Biden once opposed funding abortions in foreign countries

In 1984, Biden supported the “Mexico City Policy” first put in place under President Reagan, which prohibits federal funding for international organizations that provide abortion referrals and counseling, or which advocate for the decriminalization of abortion in foreign countries. In 1993, President Clinton rescinded this policy, which was reinstated in 2001 under President Bush. President Obama then rescinded the policy again in 2009, and President Trump again reinstated the policy in 2017. Biden is expected to rescind the policy by executive order upon taking office in January of 2021.   

In 1994, Biden insisted, “Those of us who are opposed to abortion should not be compelled to pay for them.” Throughout the 1990s, Biden consistently favored banning partial-birth abortion and voted in favor of a 2003 federal ban.
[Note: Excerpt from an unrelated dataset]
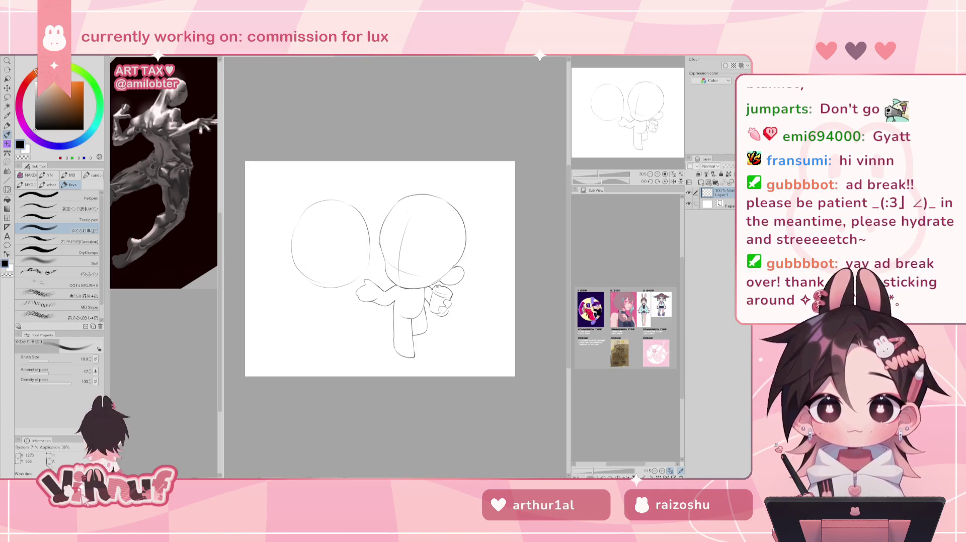
key("m")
But in 2007, when the US Supreme Court upheld the federal partial-birth abortion ban in Gonzales v. Carhart, Biden criticized the ruling as “paternalistic.”     

Biden’s positions eventually became fully pro-abortion

When running for president in 2008, Biden said on Meet the Press he was “prepared to accept” the Catholic Church’s view that life begins at conception and that he was “still opposed to public funding for abortion.” When asked in the same interview about his changing views on abortion, Biden said, “I was 29 years old when I came to the United States Senate, and I have learned a lot… I’m a practicing Catholic, and it is the biggest dilemma for me in terms of comporting my… religious and cultural views with my political responsibility.” He went on to defend Roe to being “as close to we’re going get” in a pluralistic society of multiple religious faiths to dealing with the moral issue of abortion. 

By 2020, Biden had come to support taxpayer-funded abortion and the codification of Roe into law. He also reversed his previous position on the Hyde AmendmentBiden also plans to restore federal funding for Planned Parenthood through Title X’s family planning program, reversing the Trump administration’s rule prohibiting Title X recipients from referring for or providing abortions. This rule change led Planned Parenthood to walk away from $60 million in federal funding, refusing to separate its abortion business fiscally and physically from its other family planning services.

The nation’s largest abortion corporation supported Biden during the 2020 election and is a longtime donor and supporter of his running-mate, Vice President-elect Kamala Harris. The former California Attorney General initiated the investigation and eventual prosecution of pro-life undercover journalists David Daleiden and Sandra Merritt after they had exposed Planned Parenthood executives discussing the sale of body parts of aborted children. Harris’ successor, current California Attorney General Xavier Becerra, continued that investigation and prosecution of the pro-life journalists. Last week, Biden announced his nomination of Becerra to serve as Secretary of Health and Human Services.